A Stretford funeral director is supporting a campaign to reduce knife crime in the area after helping with a three-day knife amnesty.
The amnesty was organised by Father Ged Murphy from St Ann’s Roman Catholic Church in Stretford, Greater Manchester, in conjunction with Greater Manchester Police.
Father Ged, who felt compelled to do something about knife crime after seeing first-hand the effect it had on families who have suffered losses, asked members of the local community if they could help by monitoring containers for people to dispose of their knives safely and without judgement.

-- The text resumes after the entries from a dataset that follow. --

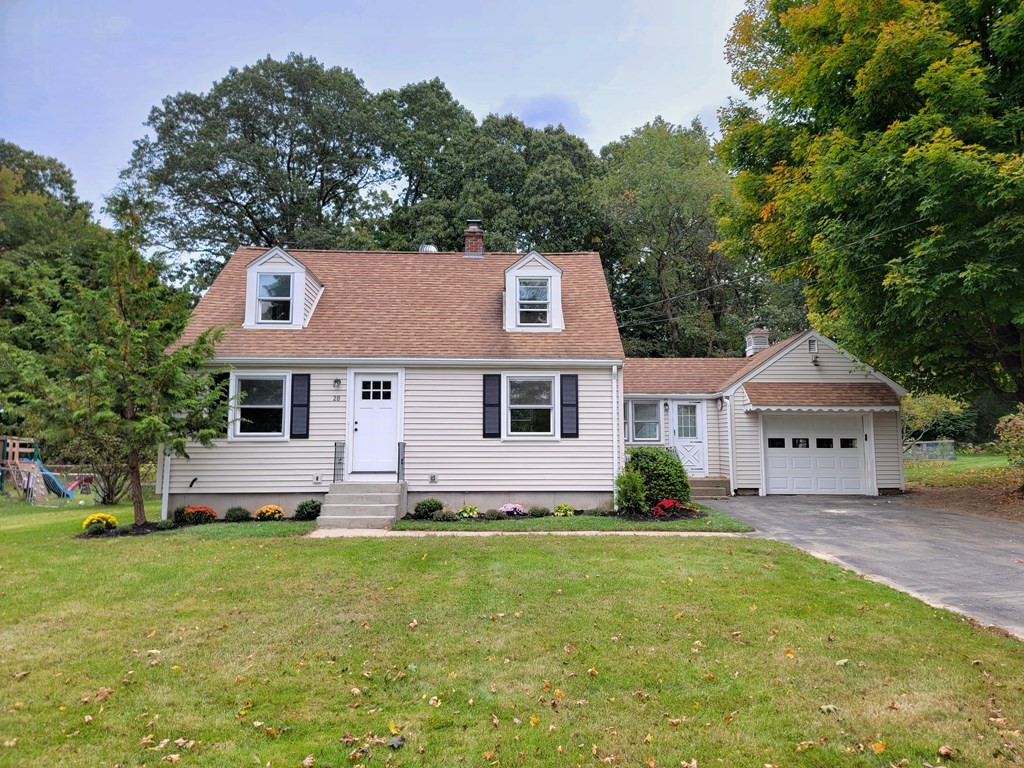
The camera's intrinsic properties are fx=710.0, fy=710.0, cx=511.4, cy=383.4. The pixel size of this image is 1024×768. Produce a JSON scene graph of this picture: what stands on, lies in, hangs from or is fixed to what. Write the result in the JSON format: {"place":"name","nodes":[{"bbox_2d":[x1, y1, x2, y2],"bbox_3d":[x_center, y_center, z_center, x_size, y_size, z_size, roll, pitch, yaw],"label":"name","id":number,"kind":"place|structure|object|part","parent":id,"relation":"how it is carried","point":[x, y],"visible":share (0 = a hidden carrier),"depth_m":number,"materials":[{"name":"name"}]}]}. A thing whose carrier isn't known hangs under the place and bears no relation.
{"place":"outdoors","nodes":[
{"label":"outdoors","id":0,"kind":"place"},
{"bbox_2d":[0,0,758,219],"label":"sky","id":1,"kind":"structure","parent":0,"point":[299,5],"materials":[{"name":"blue"}]},
{"bbox_2d":[0,491,1023,767],"label":"lawn","id":2,"kind":"structure","parent":0,"point":[435,547],"materials":[{"name":"green plant"}]},
{"bbox_2d":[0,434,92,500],"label":"playground structure","id":3,"kind":"object","parent":2,"relation":"on","point":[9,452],"visible":0.87,"depth_m":18.25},
{"bbox_2d":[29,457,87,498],"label":"slide","id":4,"kind":"object","parent":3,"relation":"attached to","point":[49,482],"visible":0.65,"depth_m":18.12,"materials":[{"name":"blue plastic"}]},
{"bbox_2d":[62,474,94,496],"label":"slide","id":5,"kind":"object","parent":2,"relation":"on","point":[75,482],"visible":0.72,"depth_m":19.20,"materials":[{"name":"red plastic"}]},
{"bbox_2d":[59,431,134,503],"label":"shrub","id":6,"kind":"object","parent":2,"relation":"on","point":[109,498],"visible":0.57,"depth_m":16.63,"materials":[{"name":"plant"}]},
{"bbox_2d":[81,512,118,532],"bbox_3d":[-6.676,2.249,11.494,0.547,0.317,0.562,0,-5,-1],"label":"yellow flower","id":7,"kind":"object","parent":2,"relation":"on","point":[94,517],"visible":0.96,"depth_m":11.39,"materials":[{"name":"yellow plant"}]},
{"bbox_2d":[2,222,233,527],"bbox_3d":[-6.708,-0.246,12.319,3.481,5.353,3.467,-3,-6,33],"label":"tree","id":8,"kind":"object","parent":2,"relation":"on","point":[134,502],"visible":0.99,"depth_m":12.00,"materials":[{"name":"plant"}]},
{"bbox_2d":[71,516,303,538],"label":"flower bed","id":9,"kind":"object","parent":2,"relation":"on","point":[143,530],"visible":0.42,"depth_m":11.57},
{"bbox_2d":[171,505,190,522],"bbox_3d":[-5.903,2.334,12.639,0.435,0.352,0.460,0,-5,-1],"label":"shrub","id":10,"kind":"object","parent":9,"relation":"on","point":[183,510],"visible":0.78,"depth_m":12.53,"materials":[{"name":"green plant"}]},
{"bbox_2d":[180,505,216,523],"bbox_3d":[-5.444,2.265,12.301,0.651,0.303,0.601,0,-5,-1],"label":"orange flower","id":11,"kind":"object","parent":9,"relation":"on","point":[208,510],"visible":0.91,"depth_m":12.19,"materials":[{"name":"plant"}]},
{"bbox_2d":[224,505,250,521],"bbox_3d":[-4.945,2.357,12.749,0.529,0.320,0.504,0,-5,-1],"label":"shrub","id":12,"kind":"object","parent":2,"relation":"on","point":[238,510],"visible":0.99,"depth_m":12.64,"materials":[{"name":"green plant"}]},
{"bbox_2d":[255,504,284,520],"bbox_3d":[-4.260,2.271,12.456,0.550,0.303,0.538,0,-5,-1],"label":"yellow flower","id":13,"kind":"object","parent":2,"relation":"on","point":[263,510],"visible":0.97,"depth_m":12.33,"materials":[{"name":"plant"}]},
{"bbox_2d":[294,499,320,520],"bbox_3d":[-3.698,2.317,12.934,0.576,0.397,0.566,0,-5,-1],"label":"shrub","id":14,"kind":"object","parent":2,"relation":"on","point":[302,506],"visible":0.98,"depth_m":12.79,"materials":[{"name":"green plant"}]},
{"bbox_2d":[317,480,406,528],"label":"front steps","id":15,"kind":"structure","parent":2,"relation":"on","point":[384,508],"depth_m":12.84,"materials":[{"name":"grey concrete"}]},
{"bbox_2d":[332,441,344,483],"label":"railing","id":16,"kind":"object","parent":15,"relation":"on","point":[336,446],"visible":0.89,"depth_m":13.54,"materials":[{"name":"black metal"}]},
{"bbox_2d":[397,441,405,482],"bbox_3d":[-2.066,1.519,13.301,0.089,0.949,0.478,0,-5,-1],"label":"railing","id":17,"kind":"object","parent":15,"relation":"on","point":[403,446],"visible":0.85,"depth_m":13.31,"materials":[{"name":"black metal"}]},
{"bbox_2d":[154,241,902,514],"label":"house","id":18,"kind":"structure","parent":0,"point":[299,485],"depth_m":14.33,"materials":[{"name":"beige plastic"}]},
{"bbox_2d":[160,447,171,520],"bbox_3d":[-6.565,1.218,13.570,0.171,2.707,0.279,0,-5,-1],"label":"downspout","id":19,"kind":"object","parent":18,"relation":"attached to","point":[164,513],"visible":0.48,"depth_m":13.44,"materials":[{"name":"white metal"}]},
{"bbox_2d":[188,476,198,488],"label":"pipe","id":20,"kind":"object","parent":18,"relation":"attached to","point":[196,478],"visible":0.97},
{"bbox_2d":[209,372,230,420],"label":"shutter","id":21,"kind":"object","parent":18,"relation":"attached to","point":[227,394],"visible":0.42,"depth_m":13.38,"materials":[{"name":"wood"}]},
{"bbox_2d":[231,372,288,438],"bbox_3d":[-4.643,0.388,13.313,1.235,1.475,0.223,0,-5,-1],"label":"window","id":22,"kind":"structure","parent":18,"relation":"in","point":[249,433],"depth_m":13.35,"materials":[{"name":"white glass"}]},
{"bbox_2d":[242,245,324,329],"bbox_3d":[-4.888,-1.888,15.349,1.597,1.873,2.141,0,-5,-1],"label":"dormer","id":23,"kind":"object","parent":18,"relation":"on","point":[302,269],"visible":0.72,"depth_m":14.65,"materials":[{"name":"white paint"}]},
{"bbox_2d":[256,271,293,321],"bbox_3d":[-4.806,-1.791,14.424,0.711,1.159,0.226,0,-5,-1],"label":"dormer window","id":24,"kind":"structure","parent":23,"relation":"in","point":[263,282],"depth_m":14.45,"materials":[{"name":"glass"}]},
{"bbox_2d":[290,373,310,438],"bbox_3d":[-3.921,0.378,13.163,0.387,1.210,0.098,0,-5,-1],"label":"shutter","id":25,"kind":"object","parent":18,"relation":"attached to","point":[299,405],"visible":0.97,"depth_m":13.13,"materials":[{"name":"black wood"}]},
{"bbox_2d":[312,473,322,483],"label":"electrical outlet","id":26,"kind":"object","parent":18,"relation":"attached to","point":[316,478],"visible":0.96,"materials":[{"name":"grey plastic"}]},
{"bbox_2d":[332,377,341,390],"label":"wall lamp","id":27,"kind":"object","parent":18,"relation":"attached to","point":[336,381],"visible":0.97,"depth_m":13.67,"materials":[{"name":"black"}]},
{"bbox_2d":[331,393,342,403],"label":"house number","id":28,"kind":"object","parent":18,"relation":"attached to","point":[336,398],"visible":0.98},
{"bbox_2d":[351,372,400,475],"bbox_3d":[-2.575,0.883,13.418,1.100,1.937,0.162,0,-5,-1],"label":"front door","id":29,"kind":"structure","parent":18,"relation":"in","point":[389,390],"depth_m":13.39,"materials":[{"name":"white paint"}]},
{"label":"door window","id":30,"kind":"part","parent":29,"relation":"part of","materials":[{"name":"black glass"}]},
{"bbox_2d":[418,243,437,252],"bbox_3d":[-2.219,-3.392,18.758,0.566,0.530,0.568,0,-5,-1],"label":"roof vent","id":31,"kind":"object","parent":18,"relation":"on","point":[427,248],"visible":0.37,"depth_m":18.57,"materials":[{"name":"silver metal"}]},
{"bbox_2d":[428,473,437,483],"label":"electrical outlet","id":32,"kind":"object","parent":18,"relation":"attached to","point":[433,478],"visible":0.96,"depth_m":13.41,"materials":[{"name":"metal"}]},
{"bbox_2d":[462,219,484,256],"bbox_3d":[-1.002,-3.491,18.559,0.580,1.497,0.603,0,-5,-1],"label":"chimney","id":33,"kind":"object","parent":18,"relation":"on","point":[475,239],"visible":0.8,"depth_m":18.40,"materials":[{"name":"red brick"}]},
{"bbox_2d":[482,373,500,437],"bbox_3d":[-0.379,0.390,13.374,0.364,1.202,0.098,0,-5,-1],"label":"shutter","id":34,"kind":"object","parent":18,"relation":"attached to","point":[484,379],"visible":0.97,"depth_m":13.34,"materials":[{"name":"wood"}]},
{"bbox_2d":[503,374,555,438],"bbox_3d":[0.365,0.429,13.711,1.132,1.508,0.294,0,-5,-1],"label":"window","id":35,"kind":"structure","parent":18,"relation":"in","point":[518,407],"depth_m":13.78,"materials":[{"name":"white glass"}]},
{"bbox_2d":[503,250,564,332],"bbox_3d":[0.400,-1.880,15.745,1.489,1.930,1.952,0,-5,-1],"label":"dormer","id":36,"kind":"object","parent":18,"relation":"on","point":[554,269],"visible":0.75,"depth_m":15.08,"materials":[{"name":"white paint"}]},
{"bbox_2d":[517,277,550,326],"bbox_3d":[0.427,-1.738,14.947,0.710,1.118,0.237,0,-5,-1],"label":"dormer window","id":37,"kind":"structure","parent":36,"relation":"in","point":[543,289],"depth_m":14.99,"materials":[{"name":"glass"}]},
{"bbox_2d":[559,373,578,437],"bbox_3d":[1.092,0.385,13.389,0.405,1.208,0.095,0,-5,-1],"label":"shutter","id":38,"kind":"object","parent":18,"relation":"attached to","point":[565,433],"visible":0.97,"depth_m":13.35,"materials":[{"name":"wood"}]},
{"bbox_2d":[611,363,621,506],"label":"downspout","id":39,"kind":"object","parent":18,"relation":"attached to","point":[615,368],"visible":0.92,"depth_m":13.97,"materials":[{"name":"white metal"}]},
{"bbox_2d":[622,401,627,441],"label":"window","id":40,"kind":"structure","parent":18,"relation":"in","point":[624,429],"depth_m":16.96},
{"bbox_2d":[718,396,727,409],"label":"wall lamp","id":41,"kind":"object","parent":18,"relation":"attached to","point":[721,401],"visible":0.97,"depth_m":17.43,"materials":[{"name":"black"}]},
{"bbox_2d":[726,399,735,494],"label":"downspout","id":42,"kind":"object","parent":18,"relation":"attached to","point":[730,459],"visible":0.99,"depth_m":17.31,"materials":[{"name":"white metal"}]},
{"bbox_2d":[744,328,769,356],"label":"cupola","id":43,"kind":"object","parent":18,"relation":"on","point":[751,345],"visible":0.68,"depth_m":21.15,"materials":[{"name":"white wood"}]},
{"bbox_2d":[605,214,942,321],"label":"power line","id":44,"kind":"object","parent":18,"relation":"attached to","point":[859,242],"visible":0.94,"depth_m":17.46,"materials":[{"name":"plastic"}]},
{"bbox_2d":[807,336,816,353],"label":"vent","id":45,"kind":"object","parent":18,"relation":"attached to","point":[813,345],"visible":0.98,"depth_m":16.93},
{"bbox_2d":[761,412,867,495],"bbox_3d":[7.389,1.691,17.292,3.000,2.127,0.167,0,-5,-1],"label":"garage door","id":46,"kind":"structure","parent":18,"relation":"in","point":[855,452],"depth_m":17.22,"materials":[{"name":"white"}]},
{"label":"garage door windows","id":47,"kind":"part","parent":46,"relation":"part of","materials":[{"name":"black glass"}]},
{"bbox_2d":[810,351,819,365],"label":"wall lamp","id":48,"kind":"object","parent":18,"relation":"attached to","point":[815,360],"visible":0.98,"depth_m":17.00,"materials":[{"name":"black"}]},
{"bbox_2d":[743,382,900,411],"bbox_3d":[7.241,0.275,16.644,3.761,0.846,1.279,0,-5,-1],"label":"awning","id":49,"kind":"object","parent":18,"relation":"attached to","point":[836,386],"visible":0.98,"depth_m":16.58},
{"bbox_2d":[309,528,749,536],"label":"walkway","id":50,"kind":"structure","parent":0,"point":[730,534],"materials":[{"name":"grey concrete"}]},
{"bbox_2d":[503,94,587,131],"label":"cloud","id":51,"kind":"structure","parent":0,"point":[548,104],"materials":[{"name":"grey"}]},
{"bbox_2d":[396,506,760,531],"label":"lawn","id":52,"kind":"structure","parent":0,"point":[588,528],"materials":[{"name":"green plant"}]},
{"bbox_2d":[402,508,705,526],"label":"garden bed","id":53,"kind":"object","parent":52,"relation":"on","point":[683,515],"visible":0.46,"depth_m":12.14,"materials":[{"name":"plant"}]},
{"bbox_2d":[412,498,442,518],"bbox_3d":[-1.511,2.265,12.805,0.630,0.376,0.595,0,-5,-1],"label":"shrub","id":54,"kind":"object","parent":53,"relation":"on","point":[435,504],"visible":0.99,"depth_m":12.66,"materials":[{"name":"green plant"}]},
{"bbox_2d":[432,508,454,521],"bbox_3d":[-1.218,2.348,12.539,0.490,0.255,0.473,0,-5,-1],"label":"small shrub","id":55,"kind":"object","parent":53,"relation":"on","point":[444,517],"visible":1,"depth_m":12.45,"materials":[{"name":"green plant"}]},
{"bbox_2d":[457,505,479,518],"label":"hosta","id":56,"kind":"object","parent":53,"relation":"on","point":[467,510],"visible":0.99,"depth_m":12.75,"materials":[{"name":"green plant"}]},
{"bbox_2d":[482,507,504,519],"bbox_3d":[-0.336,2.338,12.649,0.516,0.259,0.477,0,-5,-1],"label":"small shrub","id":57,"kind":"object","parent":53,"relation":"on","point":[490,515],"visible":0.99,"depth_m":12.56,"materials":[{"name":"green plant"}]},
{"bbox_2d":[499,502,525,515],"bbox_3d":[-0.004,2.275,12.836,0.568,0.239,0.556,0,-5,-1],"label":"pink flower","id":58,"kind":"object","parent":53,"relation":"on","point":[520,508],"visible":0.97,"depth_m":12.73,"materials":[{"name":"pink plant"}]},
{"bbox_2d":[527,505,550,517],"bbox_3d":[0.502,2.368,13.002,0.492,0.240,0.457,0,-5,-1],"label":"small shrub","id":59,"kind":"object","parent":53,"relation":"on","point":[541,513],"visible":0.99,"depth_m":12.90,"materials":[{"name":"green plant"}]},
{"bbox_2d":[553,503,574,516],"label":"hosta","id":60,"kind":"object","parent":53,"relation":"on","point":[562,508],"visible":0.99,"depth_m":13.07,"materials":[{"name":"green plant"}]},
{"bbox_2d":[614,469,646,514],"bbox_3d":[2.172,2.000,13.031,0.705,0.900,0.725,0,-5,-1],"label":"shrub","id":61,"kind":"object","parent":53,"relation":"on","point":[639,495],"visible":0.98,"depth_m":12.92,"materials":[{"name":"green plant"}]},
{"bbox_2d":[651,498,681,517],"bbox_3d":[2.744,2.215,12.655,0.614,0.317,0.601,0,-5,-1],"label":"red flower","id":62,"kind":"object","parent":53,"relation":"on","point":[668,504],"visible":0.89,"depth_m":12.55,"materials":[{"name":"red plant"}]},
{"bbox_2d":[623,445,689,510],"bbox_3d":[2.768,1.834,13.724,1.434,1.282,1.367,0,-5,-1],"label":"shrub","id":63,"kind":"object","parent":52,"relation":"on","point":[671,463],"visible":0.88,"depth_m":13.35,"materials":[{"name":"green plant"}]},
{"bbox_2d":[628,400,660,441],"bbox_3d":[3.186,0.886,17.435,1.027,1.253,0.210,0,-5,-1],"label":"window","id":64,"kind":"structure","parent":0,"point":[654,420],"depth_m":17.45,"materials":[{"name":"glass"}]},
{"bbox_2d":[670,401,706,474],"bbox_3d":[4.461,1.565,18.070,0.878,2.062,0.206,0,-5,-1],"label":"door","id":65,"kind":"structure","parent":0,"point":[679,439],"depth_m":18.04,"materials":[{"name":"white paint"}]},
{"bbox_2d":[699,493,1023,637],"label":"driveway","id":66,"kind":"structure","parent":0,"point":[989,541],"materials":[{"name":"grey asphalt"}]},
{"bbox_2d":[688,477,731,498],"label":"side steps","id":67,"kind":"structure","parent":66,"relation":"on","point":[704,489],"depth_m":17.35,"materials":[{"name":"concrete"}]},
{"bbox_2d":[903,450,1022,487],"label":"far lawn","id":68,"kind":"structure","parent":0,"point":[959,463],"materials":[{"name":"green plant"}]},
{"bbox_2d":[903,439,955,460],"bbox_3d":[17.671,2.950,30.877,2.795,0.857,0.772,0,-5,-1],"label":"fence","id":69,"kind":"object","parent":68,"relation":"on","point":[950,448],"visible":0.63,"depth_m":30.69,"materials":[{"name":"grey metal"}]},
{"bbox_2d":[900,391,968,456],"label":"tree","id":70,"kind":"object","parent":68,"relation":"on","point":[931,403],"visible":0.66,"depth_m":28.28,"materials":[{"name":"green plant"}]},
{"bbox_2d":[994,407,1023,467],"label":"shrub","id":71,"kind":"object","parent":68,"relation":"on","point":[1018,420],"visible":0.99,"depth_m":15.84,"materials":[{"name":"plant"}]},
{"label":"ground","id":72,"kind":"structure","parent":0},
{"bbox_2d":[0,141,108,439],"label":"tree","id":73,"kind":"object","parent":72,"relation":"on","point":[24,192],"visible":0.67,"depth_m":27.76,"materials":[{"name":"green plant"}]},
{"bbox_2d":[112,55,396,289],"bbox_3d":[-12.263,-5.755,35.614,14.141,19.616,13.280,0,-5,-1],"label":"tree","id":74,"kind":"object","parent":72,"relation":"on","point":[227,201],"visible":0.86,"depth_m":33.09,"materials":[{"name":"green plant"}]},
{"bbox_2d":[376,81,606,252],"bbox_3d":[-1.169,-5.157,36.254,13.654,18.804,11.842,0,-5,-1],"label":"tree","id":75,"kind":"object","parent":72,"relation":"on","point":[518,171],"visible":0.59,"depth_m":33.71,"materials":[{"name":"green plant"}]},
{"bbox_2d":[590,116,759,360],"bbox_3d":[8.301,-4.574,37.012,10.761,18.011,10.495,0,-5,-1],"label":"tree","id":76,"kind":"object","parent":72,"relation":"on","point":[622,317],"visible":0.76,"depth_m":34.93,"materials":[{"name":"green plant"}]},
{"bbox_2d":[715,0,1023,416],"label":"tree","id":77,"kind":"object","parent":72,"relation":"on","point":[948,26],"visible":0.99,"depth_m":14.62,"materials":[{"name":"green plant"}]}
]}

Staff from C L Birkett and Sons Funeral Directors in Stretford, the longest established funeral director in Stretford and Urmston, had no hesitation in taking part, including Paul Birkett who manages both funeral homes.
Paul said: “As a father of four young children the thought of them growing up around knife crime inspired me to get involved. With too many knives being carried by people in the Greater Manchester area and several deaths from knife crime in recent months, we knew something had to be done.

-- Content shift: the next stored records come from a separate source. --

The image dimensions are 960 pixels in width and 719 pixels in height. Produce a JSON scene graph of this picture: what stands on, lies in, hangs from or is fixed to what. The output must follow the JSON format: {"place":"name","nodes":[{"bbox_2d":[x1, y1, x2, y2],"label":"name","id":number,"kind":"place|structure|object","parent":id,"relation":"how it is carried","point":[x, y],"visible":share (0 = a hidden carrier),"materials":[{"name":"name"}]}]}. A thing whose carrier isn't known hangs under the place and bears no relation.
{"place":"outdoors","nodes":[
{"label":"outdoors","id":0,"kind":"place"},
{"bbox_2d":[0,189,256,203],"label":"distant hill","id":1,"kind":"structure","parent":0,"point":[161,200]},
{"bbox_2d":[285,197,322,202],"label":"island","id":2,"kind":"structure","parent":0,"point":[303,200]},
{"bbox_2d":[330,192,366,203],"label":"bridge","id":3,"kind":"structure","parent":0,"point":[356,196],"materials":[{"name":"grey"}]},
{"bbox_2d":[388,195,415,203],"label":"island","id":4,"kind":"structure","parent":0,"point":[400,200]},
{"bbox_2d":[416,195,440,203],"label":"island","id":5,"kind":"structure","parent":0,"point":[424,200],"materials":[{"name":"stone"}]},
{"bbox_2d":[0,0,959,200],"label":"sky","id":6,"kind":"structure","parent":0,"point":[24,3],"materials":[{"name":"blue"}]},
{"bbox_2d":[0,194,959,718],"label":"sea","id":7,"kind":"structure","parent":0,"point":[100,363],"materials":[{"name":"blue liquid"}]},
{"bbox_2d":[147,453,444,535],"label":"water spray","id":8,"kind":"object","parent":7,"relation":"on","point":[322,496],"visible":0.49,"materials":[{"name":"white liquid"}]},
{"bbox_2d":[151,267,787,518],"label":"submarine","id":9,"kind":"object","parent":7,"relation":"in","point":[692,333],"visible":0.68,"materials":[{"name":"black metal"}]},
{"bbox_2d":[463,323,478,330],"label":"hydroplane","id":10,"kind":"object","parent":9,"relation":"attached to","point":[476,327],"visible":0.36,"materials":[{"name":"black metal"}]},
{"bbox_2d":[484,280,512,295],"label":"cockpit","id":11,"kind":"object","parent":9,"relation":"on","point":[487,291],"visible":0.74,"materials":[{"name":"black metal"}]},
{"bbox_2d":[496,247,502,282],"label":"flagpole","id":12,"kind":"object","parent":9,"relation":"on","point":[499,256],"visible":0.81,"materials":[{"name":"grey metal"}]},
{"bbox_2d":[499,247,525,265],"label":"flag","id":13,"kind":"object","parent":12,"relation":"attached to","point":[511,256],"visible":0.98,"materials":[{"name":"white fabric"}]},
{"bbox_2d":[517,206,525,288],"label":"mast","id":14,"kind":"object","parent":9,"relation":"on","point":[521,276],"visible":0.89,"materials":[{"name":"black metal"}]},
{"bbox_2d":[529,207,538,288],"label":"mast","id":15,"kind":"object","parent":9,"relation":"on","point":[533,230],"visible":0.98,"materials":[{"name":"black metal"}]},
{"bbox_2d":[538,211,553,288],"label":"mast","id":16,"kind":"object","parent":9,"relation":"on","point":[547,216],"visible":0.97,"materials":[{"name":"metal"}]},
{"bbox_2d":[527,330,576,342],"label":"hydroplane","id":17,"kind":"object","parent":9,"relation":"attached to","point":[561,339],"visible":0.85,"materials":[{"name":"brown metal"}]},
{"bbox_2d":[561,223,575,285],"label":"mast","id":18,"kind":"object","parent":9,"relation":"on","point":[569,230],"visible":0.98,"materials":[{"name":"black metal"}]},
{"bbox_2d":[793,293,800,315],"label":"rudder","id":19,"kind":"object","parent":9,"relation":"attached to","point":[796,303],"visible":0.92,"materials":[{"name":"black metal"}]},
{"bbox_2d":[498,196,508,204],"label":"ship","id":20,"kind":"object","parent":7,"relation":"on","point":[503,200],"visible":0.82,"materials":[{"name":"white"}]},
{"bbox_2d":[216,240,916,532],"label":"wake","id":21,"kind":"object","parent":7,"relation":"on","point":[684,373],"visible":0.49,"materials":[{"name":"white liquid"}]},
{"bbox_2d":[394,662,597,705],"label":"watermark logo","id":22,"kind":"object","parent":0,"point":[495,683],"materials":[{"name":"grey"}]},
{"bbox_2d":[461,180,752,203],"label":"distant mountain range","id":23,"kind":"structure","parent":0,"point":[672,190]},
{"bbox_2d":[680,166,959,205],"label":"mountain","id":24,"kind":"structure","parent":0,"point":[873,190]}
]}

“I felt proud that Father Ged approached us to help with this worthwhile project, and we were pleased to take part. It is important that we work together to help our local community by stamping out knife crime and deterring youngsters from carrying these lethal weapons.”
Paul and the other volunteers monitored the knife disposal bins which were situated inside the Church foyer. Paul added: “As volunteers we all did shifts to monitor the bins and acknowledge the people coming in to dispose of knives. While we don’t know the exact number of knives that were collected over the three days, feedback from the volunteers indicates that we had a good response. We hope this will help to reduce knife crime in our community.”
Father Ged is considering teaming up with other churches to run another knife amnesty in the future.